A spokesperson for the National Security Council expressed support for the legislation as well. “The Taylor Force Act correctly identifies a significant issue and offers an option to address a major issue of concern,” the spokesperson said.
The issue of the PA’s ongoing policy of “martyr payments” has emerged as the main stumbling block in the initial attempts of President Donald Trump to revive direct talks between Israel and the Palestinians.
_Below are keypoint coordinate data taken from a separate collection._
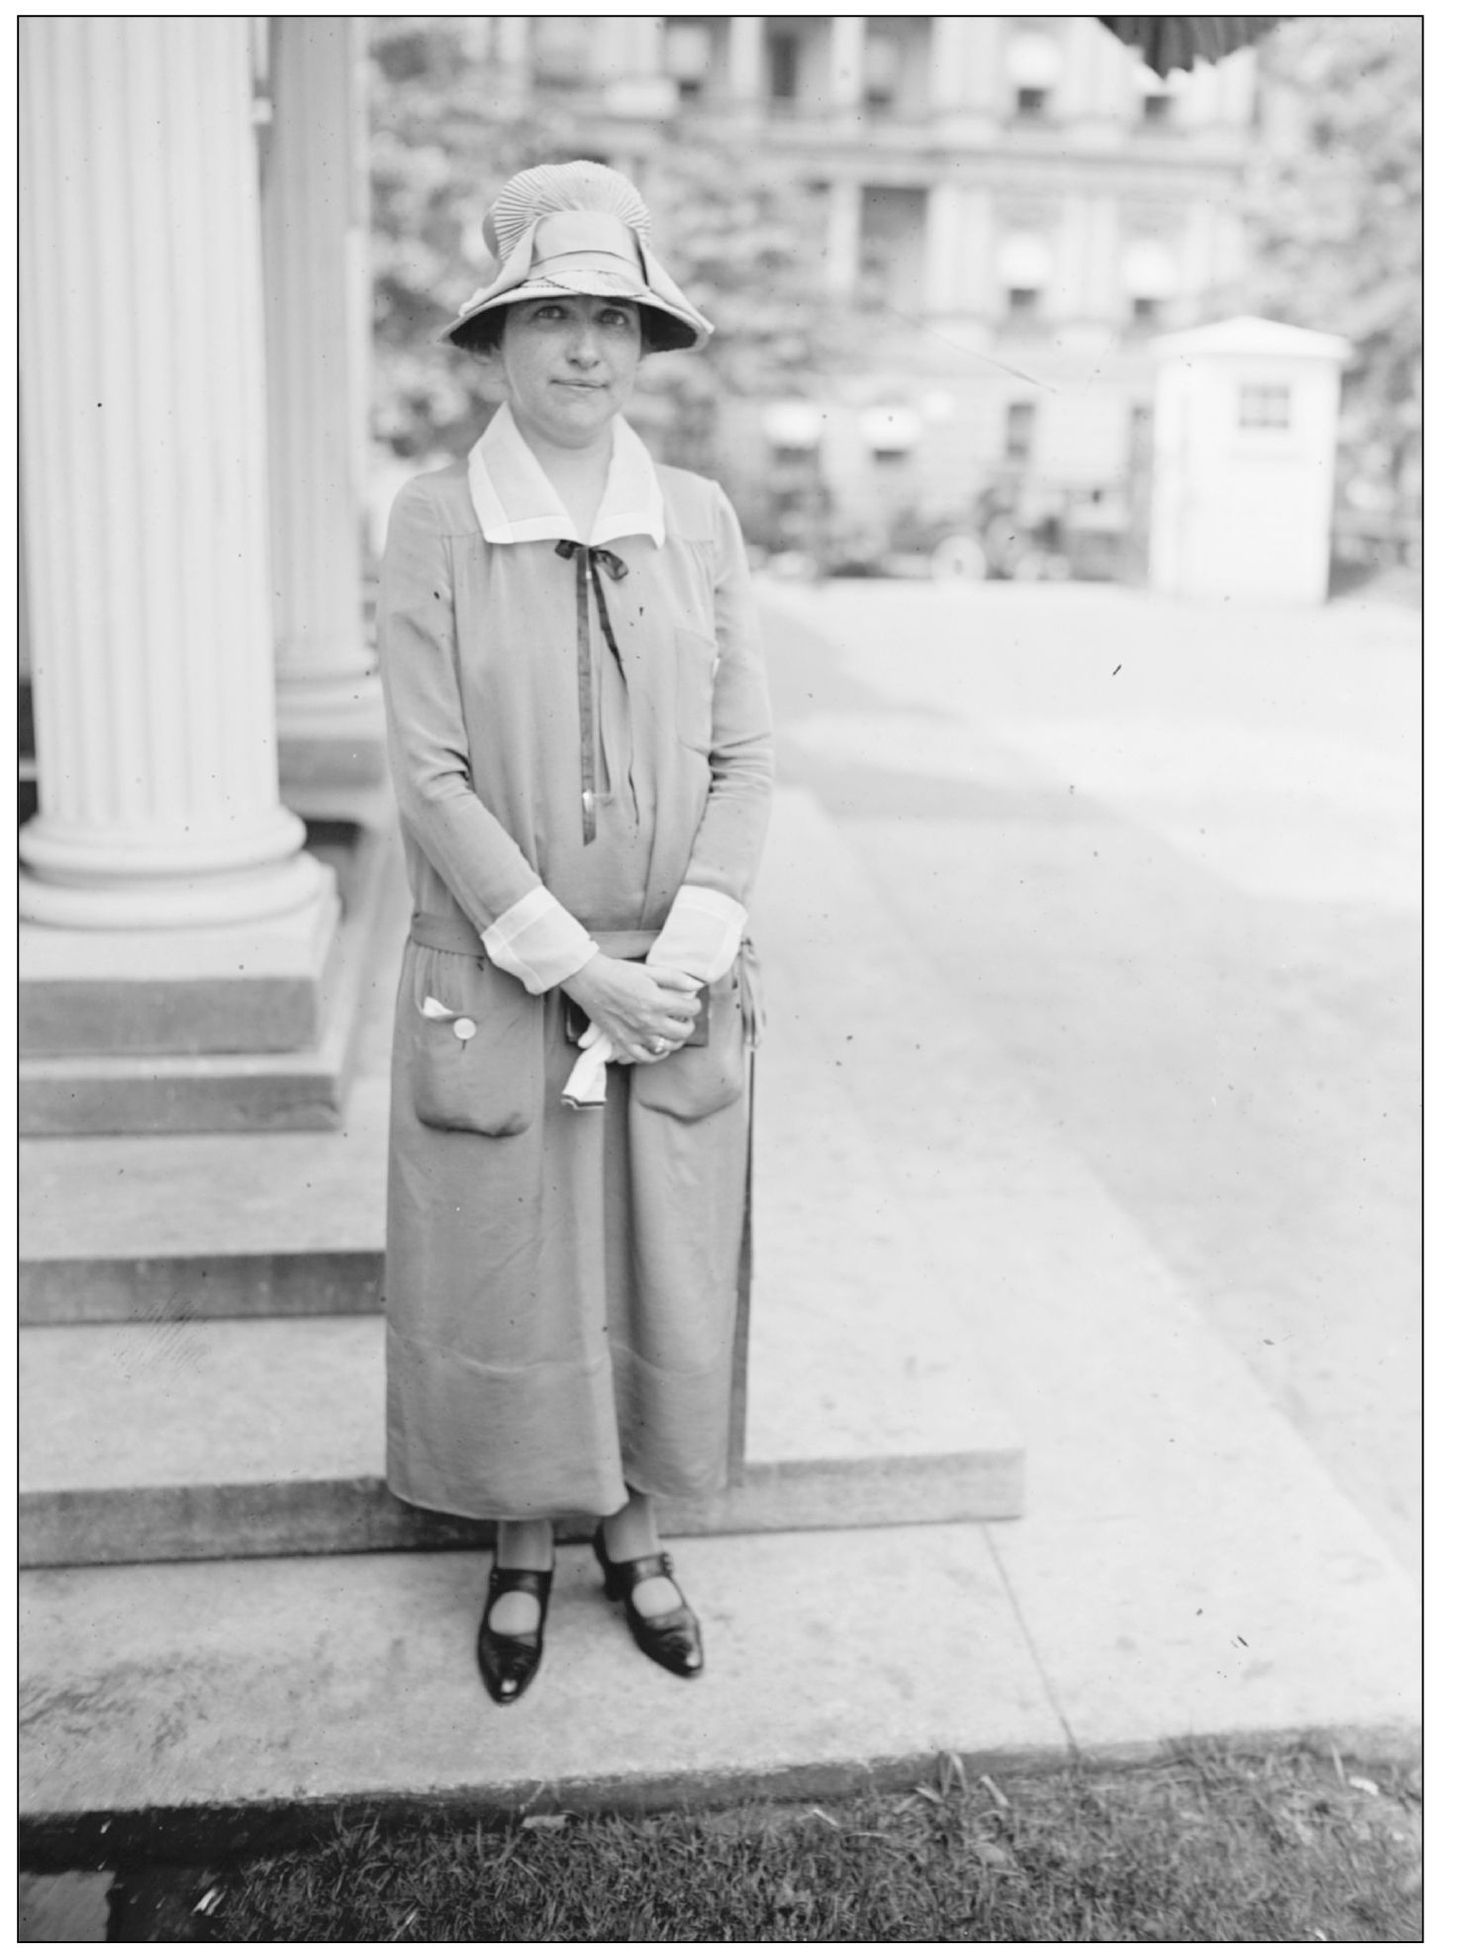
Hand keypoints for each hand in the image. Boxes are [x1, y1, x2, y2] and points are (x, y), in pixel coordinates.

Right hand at [561, 955, 700, 1064]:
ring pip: (668, 1047)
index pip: (690, 1010)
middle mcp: (649, 1022)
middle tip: (684, 1017)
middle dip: (689, 1024)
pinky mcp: (623, 1042)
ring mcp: (636, 1035)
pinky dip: (657, 1055)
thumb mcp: (649, 970)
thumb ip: (675, 978)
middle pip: (683, 1032)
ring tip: (674, 1030)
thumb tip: (697, 984)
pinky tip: (660, 1047)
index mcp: (657, 1002)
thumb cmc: (618, 972)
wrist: (589, 980)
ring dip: (676, 1040)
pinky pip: (645, 1058)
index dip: (695, 1004)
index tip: (692, 1002)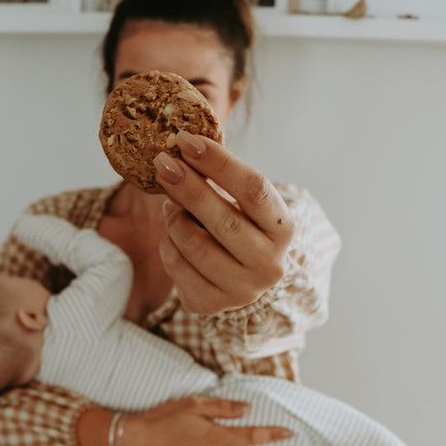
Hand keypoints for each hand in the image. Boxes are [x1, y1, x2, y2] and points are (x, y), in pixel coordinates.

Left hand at [154, 131, 294, 314]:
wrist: (243, 277)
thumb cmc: (240, 226)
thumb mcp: (241, 202)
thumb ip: (218, 178)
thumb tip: (178, 150)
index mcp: (283, 229)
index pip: (254, 188)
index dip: (219, 162)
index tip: (186, 140)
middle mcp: (269, 264)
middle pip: (224, 220)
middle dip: (188, 187)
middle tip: (163, 163)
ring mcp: (242, 290)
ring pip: (195, 245)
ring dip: (174, 219)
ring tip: (171, 206)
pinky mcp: (212, 305)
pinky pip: (177, 267)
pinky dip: (167, 244)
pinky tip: (172, 236)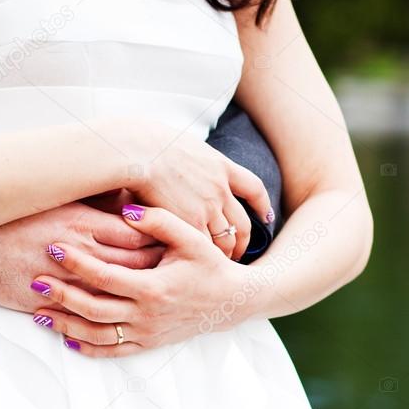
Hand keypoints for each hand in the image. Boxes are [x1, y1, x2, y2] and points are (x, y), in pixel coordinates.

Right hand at [0, 202, 163, 312]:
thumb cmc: (16, 218)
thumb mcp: (60, 203)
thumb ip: (97, 205)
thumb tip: (131, 204)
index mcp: (83, 223)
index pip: (136, 234)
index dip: (159, 242)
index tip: (174, 245)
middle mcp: (77, 252)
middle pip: (132, 265)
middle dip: (155, 271)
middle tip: (175, 273)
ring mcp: (62, 279)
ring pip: (111, 294)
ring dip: (132, 299)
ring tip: (152, 300)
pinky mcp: (46, 302)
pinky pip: (81, 315)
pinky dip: (100, 318)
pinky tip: (118, 319)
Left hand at [30, 204, 256, 356]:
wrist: (231, 302)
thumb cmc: (209, 266)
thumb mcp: (191, 239)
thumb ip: (159, 222)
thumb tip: (127, 210)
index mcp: (155, 287)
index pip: (105, 276)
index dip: (77, 263)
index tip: (54, 248)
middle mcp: (147, 314)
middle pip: (93, 309)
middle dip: (61, 295)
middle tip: (35, 279)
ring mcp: (147, 333)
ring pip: (97, 335)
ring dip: (66, 325)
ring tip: (39, 312)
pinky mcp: (149, 344)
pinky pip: (113, 351)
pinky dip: (87, 347)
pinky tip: (66, 338)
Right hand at [118, 119, 272, 260]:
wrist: (142, 152)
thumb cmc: (149, 143)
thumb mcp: (183, 143)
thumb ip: (192, 158)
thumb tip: (183, 159)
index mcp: (221, 166)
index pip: (253, 187)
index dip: (262, 204)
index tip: (266, 216)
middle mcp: (220, 189)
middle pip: (242, 223)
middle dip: (243, 241)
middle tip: (238, 252)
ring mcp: (208, 207)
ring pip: (226, 240)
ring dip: (225, 254)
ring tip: (219, 265)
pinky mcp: (192, 223)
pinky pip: (206, 246)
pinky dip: (205, 256)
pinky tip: (200, 263)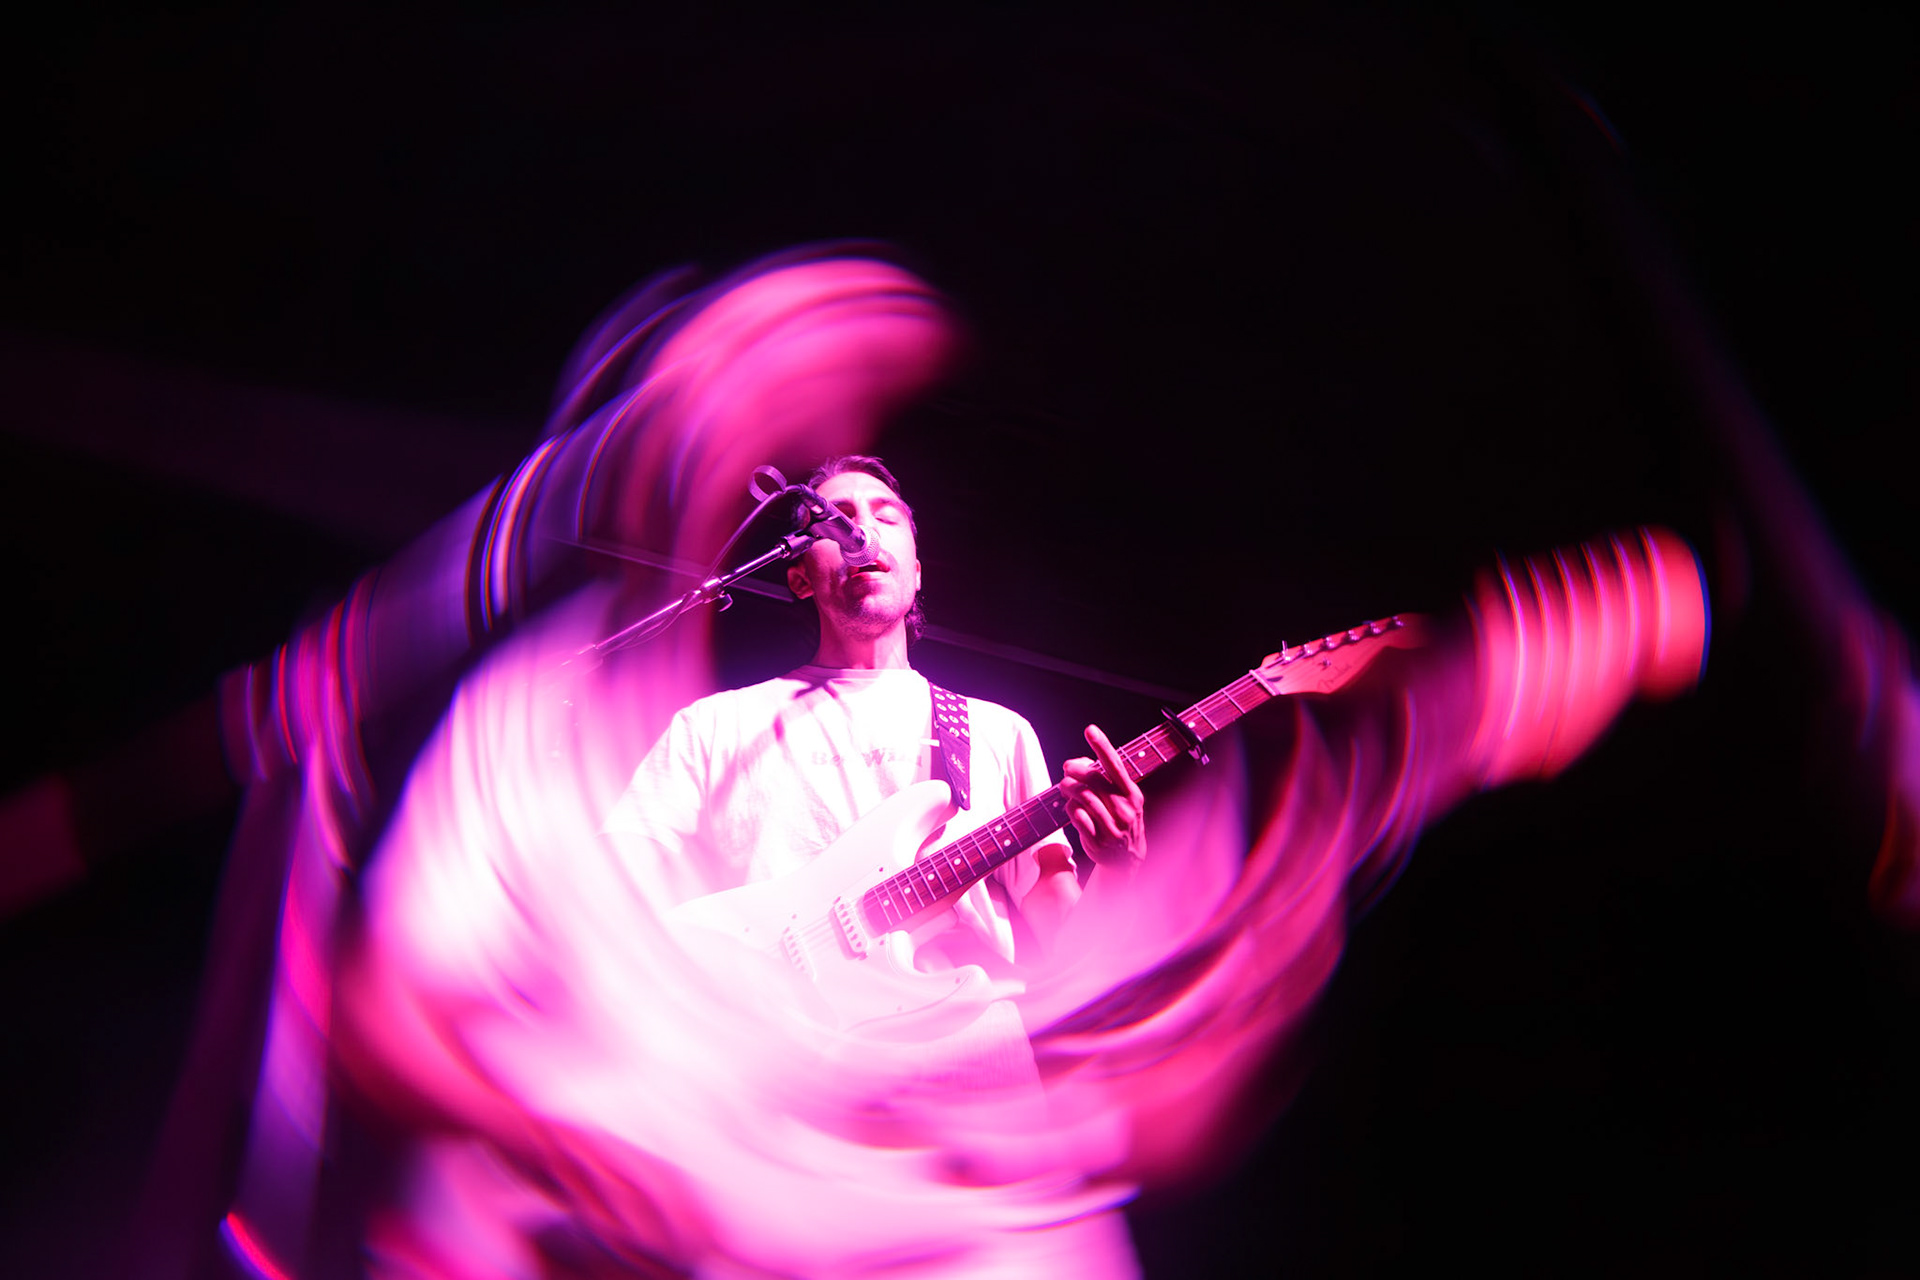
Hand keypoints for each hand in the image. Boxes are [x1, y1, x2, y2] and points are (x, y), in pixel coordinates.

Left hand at [1059, 724, 1145, 870]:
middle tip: (1067, 768)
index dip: (1102, 746)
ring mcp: (1112, 826)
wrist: (1127, 859)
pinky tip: (1071, 808)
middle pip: (1094, 779)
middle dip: (1076, 770)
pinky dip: (1070, 809)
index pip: (1115, 765)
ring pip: (1083, 796)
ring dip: (1069, 788)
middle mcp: (1125, 809)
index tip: (1090, 730)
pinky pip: (1077, 817)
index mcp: (1133, 794)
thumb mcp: (1123, 799)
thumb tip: (1078, 762)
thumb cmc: (1120, 820)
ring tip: (1064, 786)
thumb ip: (1105, 779)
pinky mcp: (1098, 840)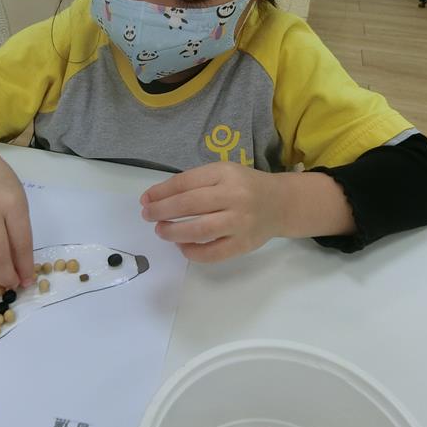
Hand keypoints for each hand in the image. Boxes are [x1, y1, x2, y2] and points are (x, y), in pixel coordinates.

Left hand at [140, 162, 285, 262]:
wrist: (281, 203)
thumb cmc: (244, 186)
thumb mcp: (223, 174)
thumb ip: (194, 183)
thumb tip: (156, 198)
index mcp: (226, 173)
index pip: (186, 182)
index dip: (161, 192)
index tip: (145, 199)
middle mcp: (235, 196)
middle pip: (190, 204)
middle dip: (162, 211)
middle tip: (148, 216)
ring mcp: (241, 221)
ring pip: (200, 230)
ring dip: (173, 232)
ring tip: (161, 231)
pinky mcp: (244, 243)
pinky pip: (213, 253)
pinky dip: (192, 251)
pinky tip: (182, 246)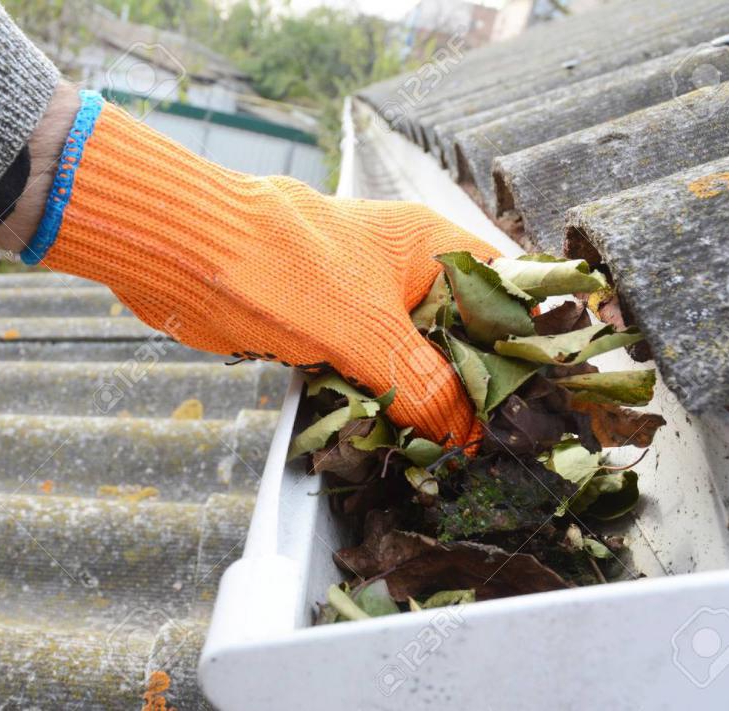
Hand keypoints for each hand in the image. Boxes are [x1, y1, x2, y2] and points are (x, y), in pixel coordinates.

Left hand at [6, 91, 499, 445]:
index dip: (528, 344)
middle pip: (462, 335)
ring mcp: (367, 304)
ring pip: (416, 360)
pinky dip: (383, 405)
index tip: (541, 401)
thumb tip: (464, 437)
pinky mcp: (330, 332)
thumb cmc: (279, 266)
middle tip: (497, 445)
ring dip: (428, 404)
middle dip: (476, 388)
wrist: (187, 255)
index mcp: (432, 247)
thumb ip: (421, 383)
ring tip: (454, 455)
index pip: (507, 292)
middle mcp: (406, 273)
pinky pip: (372, 374)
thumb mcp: (366, 330)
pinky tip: (399, 442)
PA President Mahmoud Abbas — who assured Trump in Washington, DC in May that Palestinian children were being raised in a “culture of peace” — earlier this month pledged to retain the policy even if doing so cost him his office.
“Even if I will have to leave my position, I will not compromise on the salary (rawatib) of a martyr (Shahid) or a prisoner, as I am the president of the entire Palestinian people, including the prisoners, the martyrs, the injured, the expelled, and the uprooted,” a July 5 Facebook statement published in Abbas’ name declared.
The Foreign Relations Committee will likely tweak the bill before approving it, with a careful eye on any remaining loopholes. Last week, former US government officials Elliott Abrams and Daniel Shapiro testified before the committee in favor of the Taylor Force Act, offering further suggestions intended — as Shapiro put it — to “effectively advance the goal of ending Palestinian payments to terrorist prisoners, while avoiding unintended harm to other US and Israeli interests.”